Repeat every record exactly, but omit the images.

Start of DATA SUPPLIED

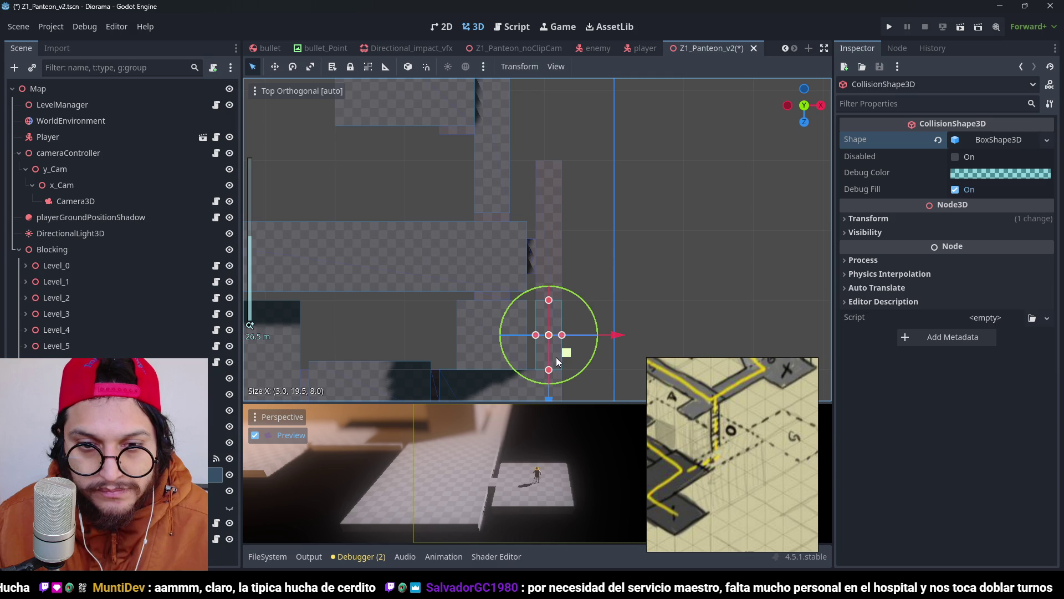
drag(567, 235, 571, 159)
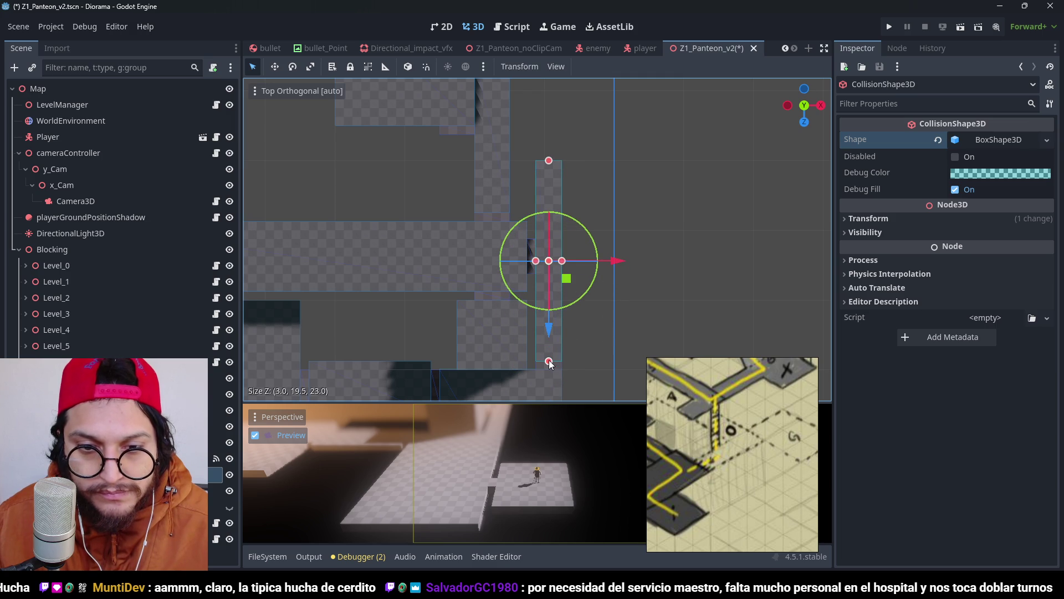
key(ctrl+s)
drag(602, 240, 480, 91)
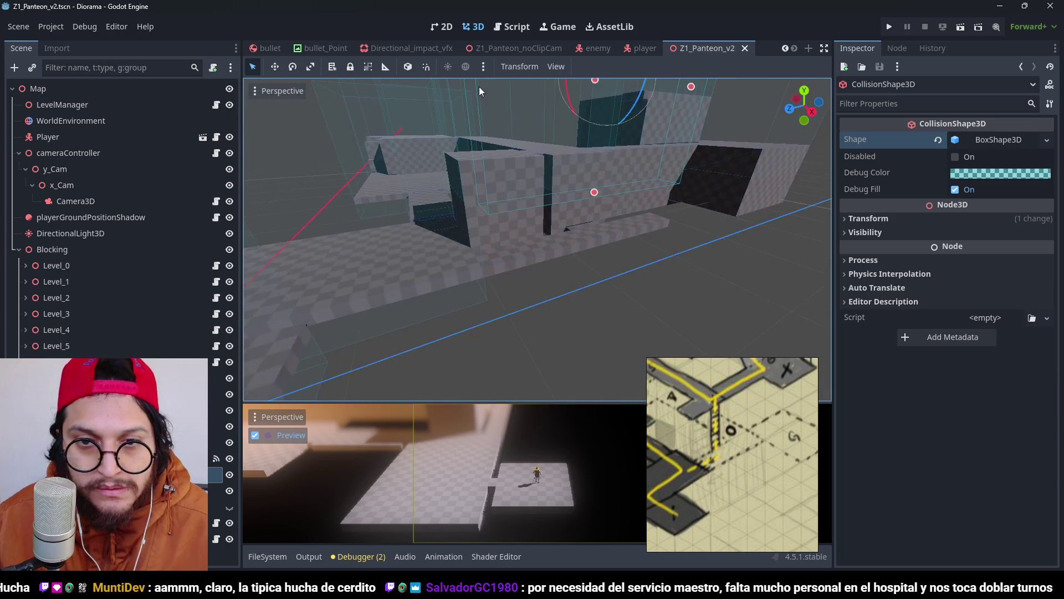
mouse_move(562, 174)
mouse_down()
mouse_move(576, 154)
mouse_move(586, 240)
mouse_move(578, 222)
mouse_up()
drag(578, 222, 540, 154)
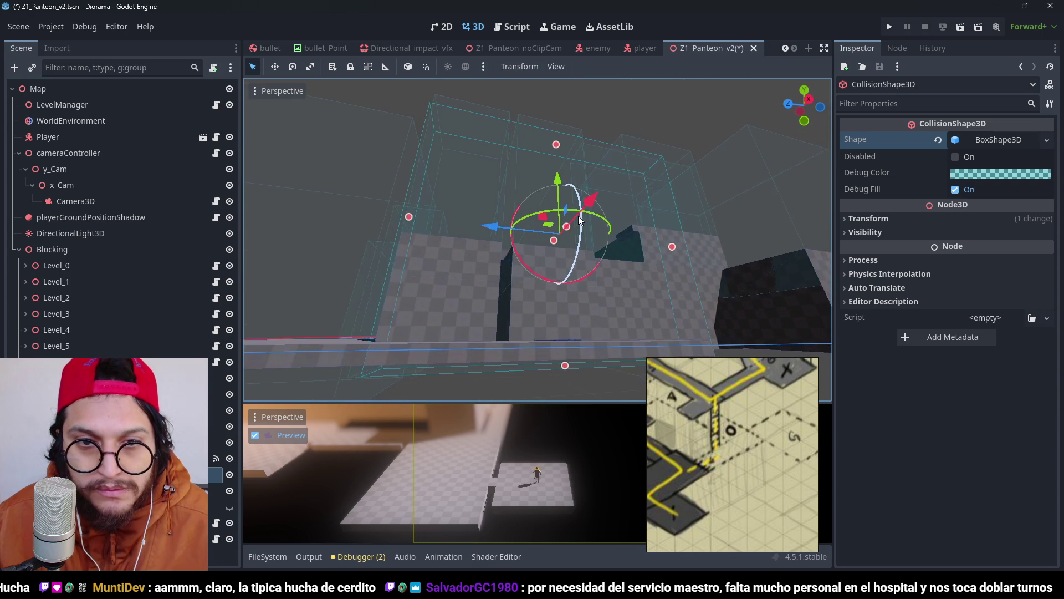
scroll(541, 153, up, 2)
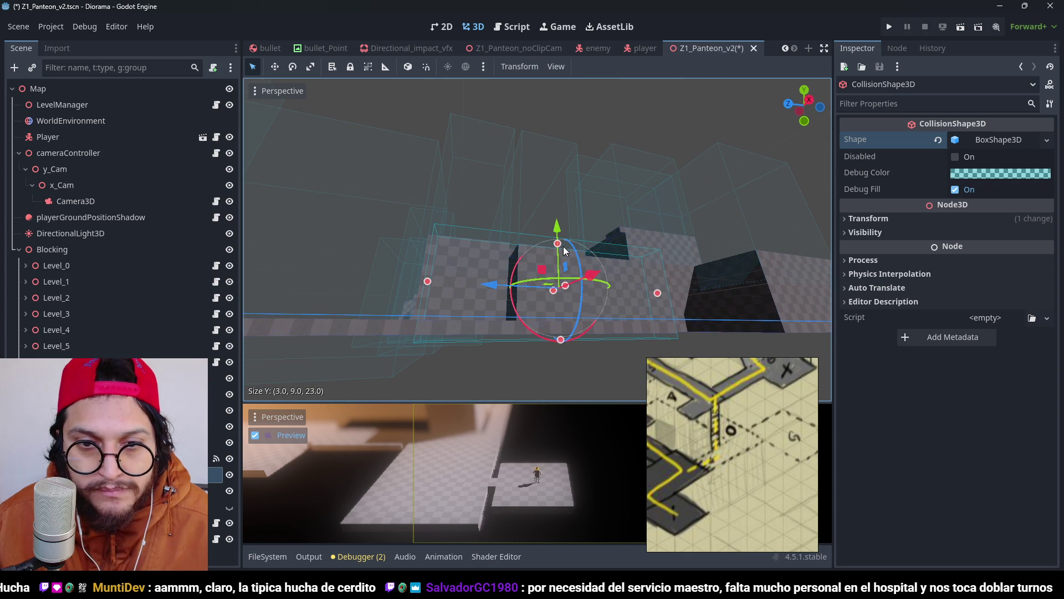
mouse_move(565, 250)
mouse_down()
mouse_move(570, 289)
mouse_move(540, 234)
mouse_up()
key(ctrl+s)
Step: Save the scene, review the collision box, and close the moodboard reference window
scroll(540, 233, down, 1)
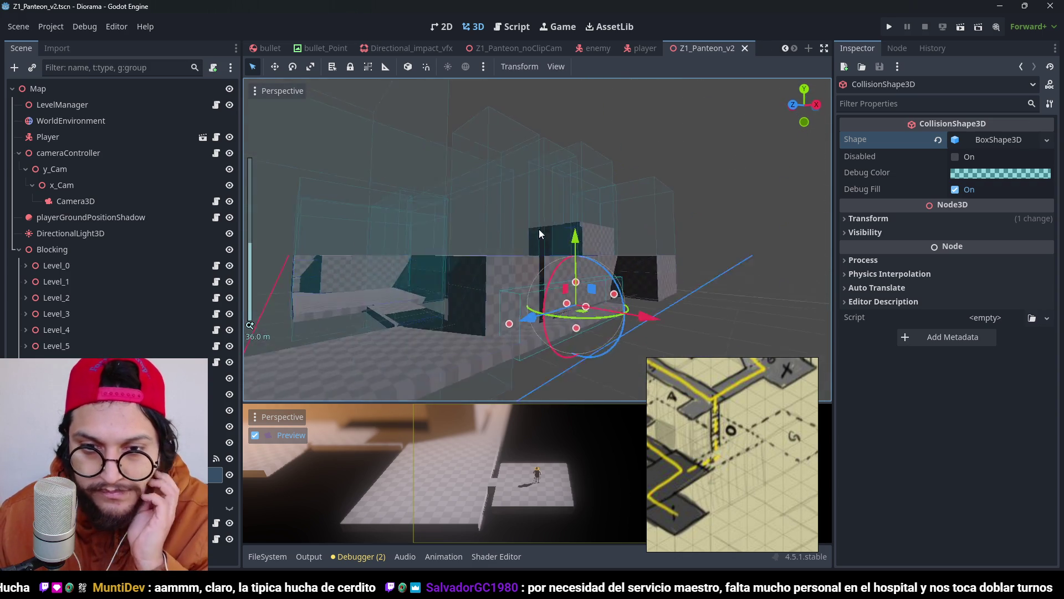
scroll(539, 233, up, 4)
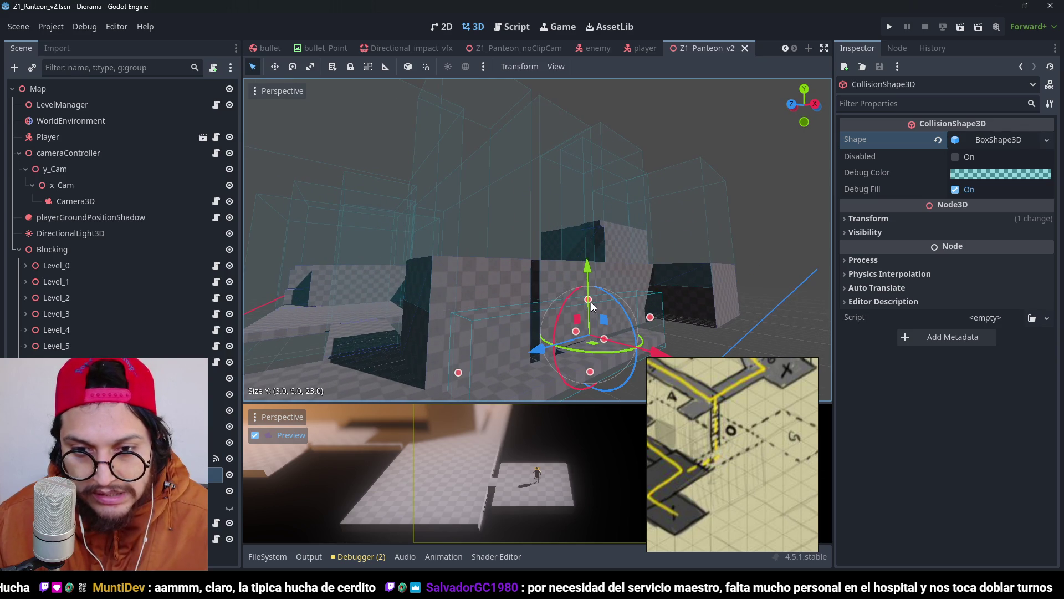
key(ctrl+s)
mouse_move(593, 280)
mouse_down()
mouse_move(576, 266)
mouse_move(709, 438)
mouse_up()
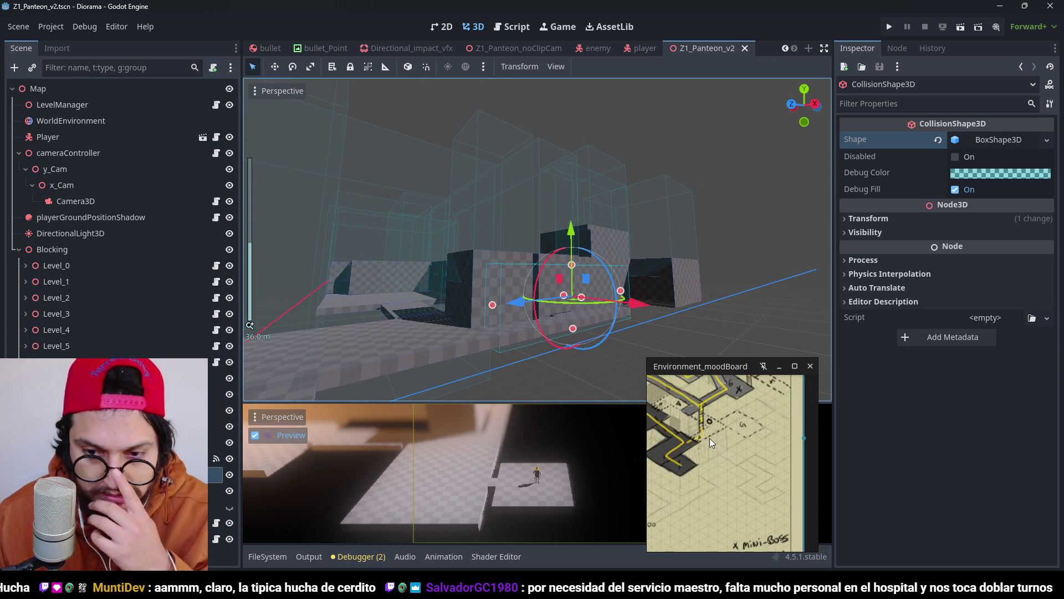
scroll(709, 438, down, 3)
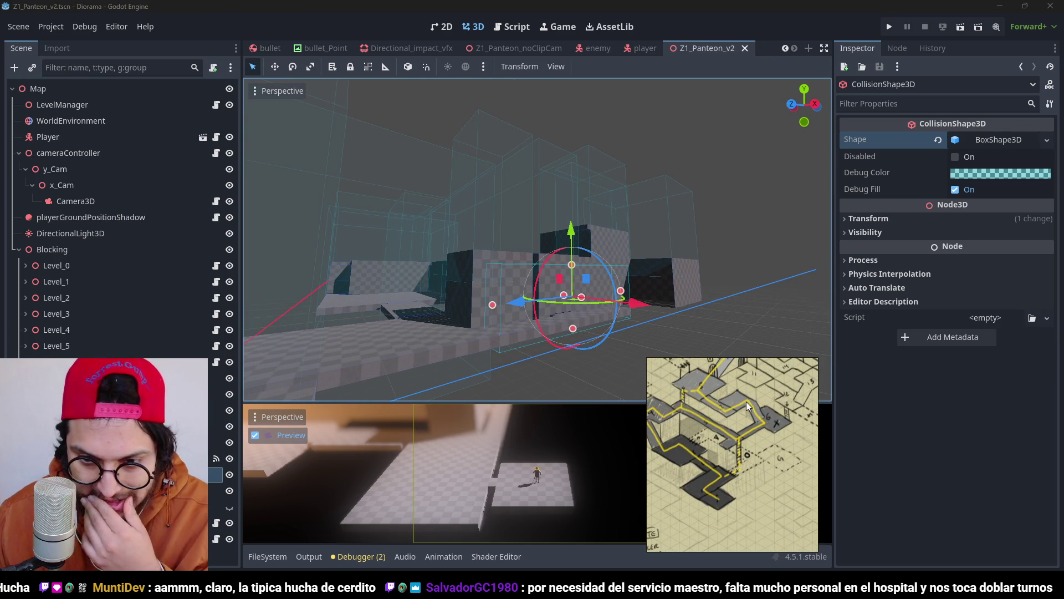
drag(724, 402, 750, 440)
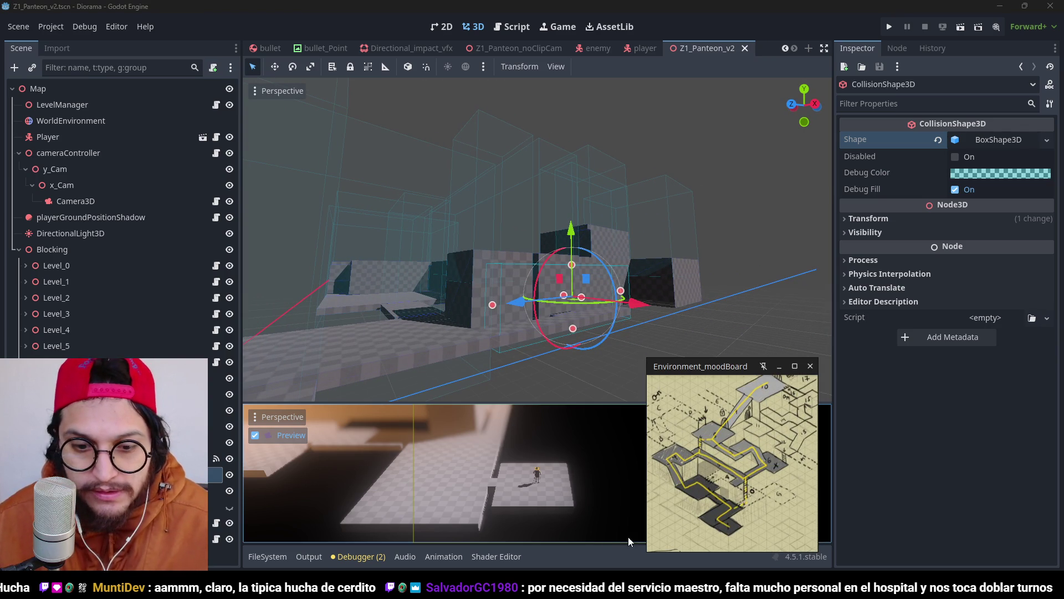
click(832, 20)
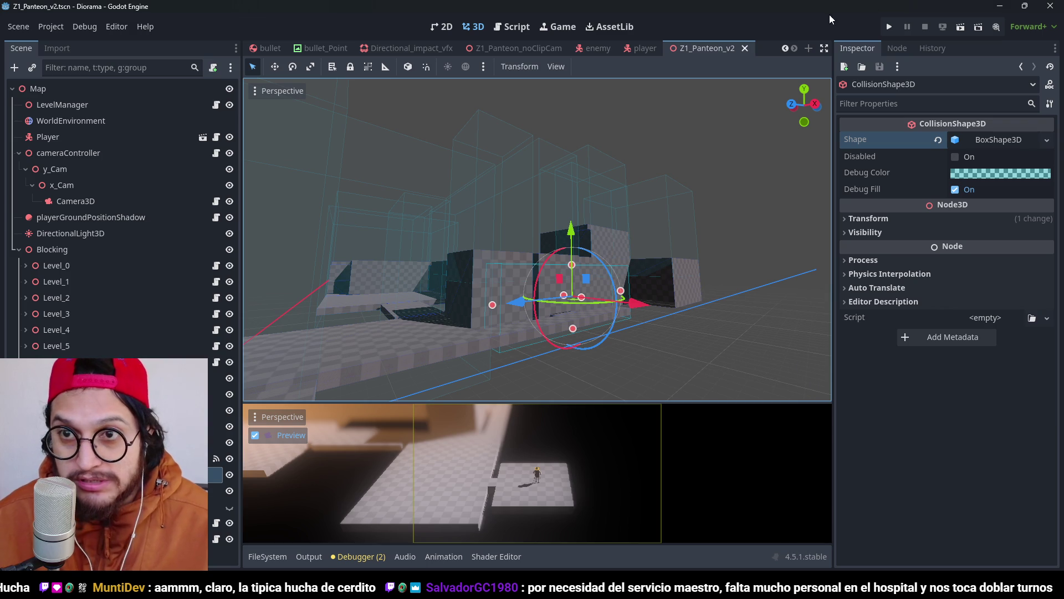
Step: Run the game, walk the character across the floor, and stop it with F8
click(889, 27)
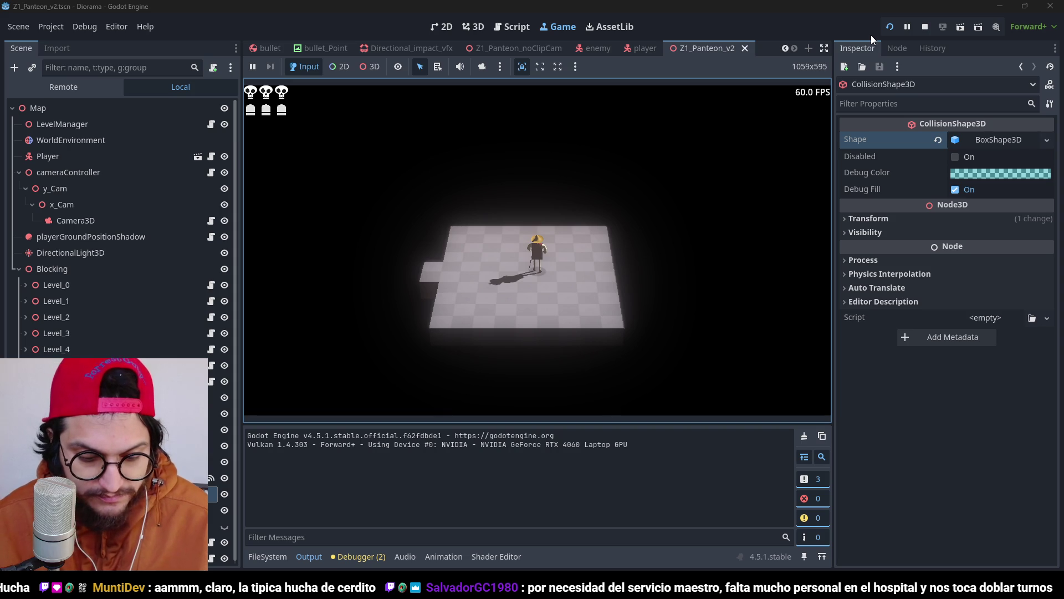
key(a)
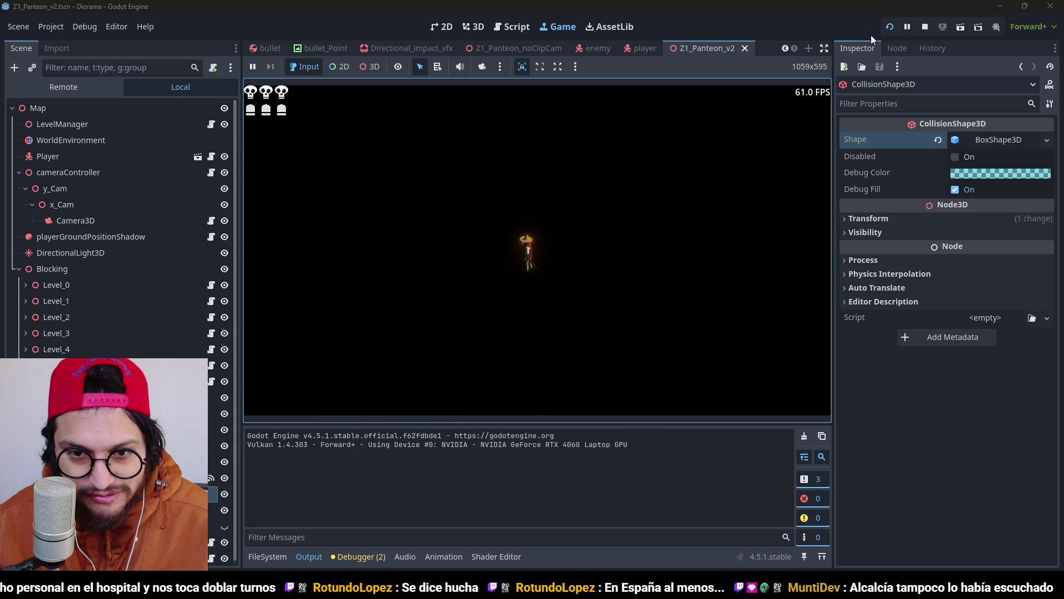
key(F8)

End of DATA SUPPLIED

▶ [ANSWER FOR THIS EXERCISE]
drag(567, 235, 571, 159)
key(ctrl+s)
drag(602, 240, 480, 91)
mouse_move(562, 174)
mouse_down()
mouse_move(576, 154)
mouse_move(586, 240)
mouse_move(578, 222)
mouse_up()
drag(578, 222, 540, 154)
scroll(541, 153, up, 2)
mouse_move(565, 250)
mouse_down()
mouse_move(570, 289)
mouse_move(540, 234)
mouse_up()
key(ctrl+s)
Step: Save the scene, review the collision box, and close the moodboard reference window
scroll(540, 233, down, 1)
scroll(539, 233, up, 4)
key(ctrl+s)
mouse_move(593, 280)
mouse_down()
mouse_move(576, 266)
mouse_move(709, 438)
mouse_up()
scroll(709, 438, down, 3)
drag(724, 402, 750, 440)
click(832, 20)
Step: Run the game, walk the character across the floor, and stop it with F8
click(889, 27)
key(a)
key(F8)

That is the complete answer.